**AIM OF THE TASK:** In the listing below, swap every instance of "Copy" for "Duplicate" and reproduce the text with no other changes. Leave out the pictures.

##########

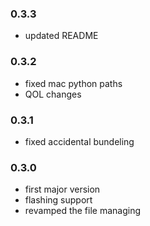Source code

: ### 0.3.3
- updated README


### 0.3.2
- fixed mac python paths
- QOL changes


### 0.3.1
- fixed accidental bundeling


### 0.3.0
- first major version
- flashing support
- revamped the file managing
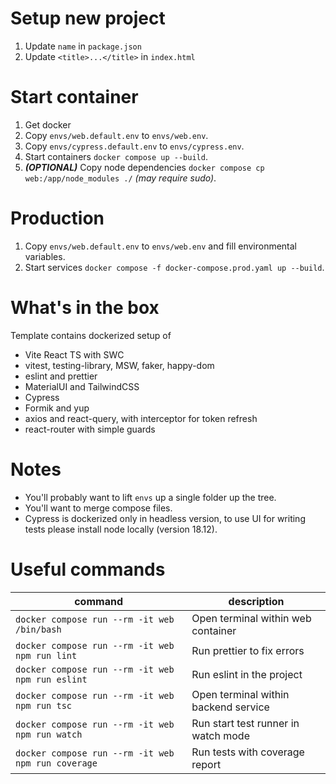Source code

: # Setup new project

1. Update `name` in `package.json`
2. Update `<title>...</title>` in `index.html`

# Start container
1. Get docker
2. Copy `envs/web.default.env` to `envs/web.env`.
3. Copy `envs/cypress.default.env` to `envs/cypress.env`.
4. Start containers `docker compose up --build`.
5. __*(OPTIONAL)*__ Copy node dependencies `docker compose cp web:/app/node_modules ./` *(may require sudo)*.

# Production
1. Copy `envs/web.default.env` to `envs/web.env` and fill environmental variables.
2. Start services `docker compose -f docker-compose.prod.yaml up --build`.

# What's in the box

Template contains dockerized setup of

- Vite React TS with SWC
- vitest, testing-library, MSW, faker, happy-dom
- eslint and prettier
- MaterialUI and TailwindCSS
- Cypress
- Formik and yup
- axios and react-query, with interceptor for token refresh
- react-router with simple guards

# Notes

- You'll probably want to lift `envs` up a single folder up the tree.
- You'll want to merge compose files.
- Cypress is dockerized only in headless version, to use UI for writing tests please install node locally (version
  18.12).

# Useful commands

| command                                            | description                          |
|----------------------------------------------------|--------------------------------------|
| `docker compose run --rm -it web /bin/bash`        | Open terminal within web container   |
| `docker compose run --rm -it web npm run lint`     | Run prettier to fix errors           |
| `docker compose run --rm -it web npm run eslint`   | Run eslint in the project            |
| `docker compose run --rm -it web npm run tsc`      | Open terminal within backend service |
| `docker compose run --rm -it web npm run watch`    | Run start test runner in watch mode  |
| `docker compose run --rm -it web npm run coverage` | Run tests with coverage report       |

##########

**TASK OUTPUT:**
Source code

: ### 0.3.3
- updated README


### 0.3.2
- fixed mac python paths
- QOL changes


### 0.3.1
- fixed accidental bundeling


### 0.3.0
- first major version
- flashing support
- revamped the file managing
Source code

: # Setup new project

1. Update `name` in `package.json`
2. Update `<title>...</title>` in `index.html`

# Start container
1. Get docker
2. Duplicate `envs/web.default.env` to `envs/web.env`.
3. Duplicate `envs/cypress.default.env` to `envs/cypress.env`.
4. Start containers `docker compose up --build`.
5. __*(OPTIONAL)*__ Duplicate node dependencies `docker compose cp web:/app/node_modules ./` *(may require sudo)*.

# Production
1. Duplicate `envs/web.default.env` to `envs/web.env` and fill environmental variables.
2. Start services `docker compose -f docker-compose.prod.yaml up --build`.

# What's in the box

Template contains dockerized setup of

- Vite React TS with SWC
- vitest, testing-library, MSW, faker, happy-dom
- eslint and prettier
- MaterialUI and TailwindCSS
- Cypress
- Formik and yup
- axios and react-query, with interceptor for token refresh
- react-router with simple guards

# Notes

- You'll probably want to lift `envs` up a single folder up the tree.
- You'll want to merge compose files.
- Cypress is dockerized only in headless version, to use UI for writing tests please install node locally (version
  18.12).

# Useful commands

| command                                            | description                          |
|----------------------------------------------------|--------------------------------------|
| `docker compose run --rm -it web /bin/bash`        | Open terminal within web container   |
| `docker compose run --rm -it web npm run lint`     | Run prettier to fix errors           |
| `docker compose run --rm -it web npm run eslint`   | Run eslint in the project            |
| `docker compose run --rm -it web npm run tsc`      | Open terminal within backend service |
| `docker compose run --rm -it web npm run watch`    | Run start test runner in watch mode  |
| `docker compose run --rm -it web npm run coverage` | Run tests with coverage report       |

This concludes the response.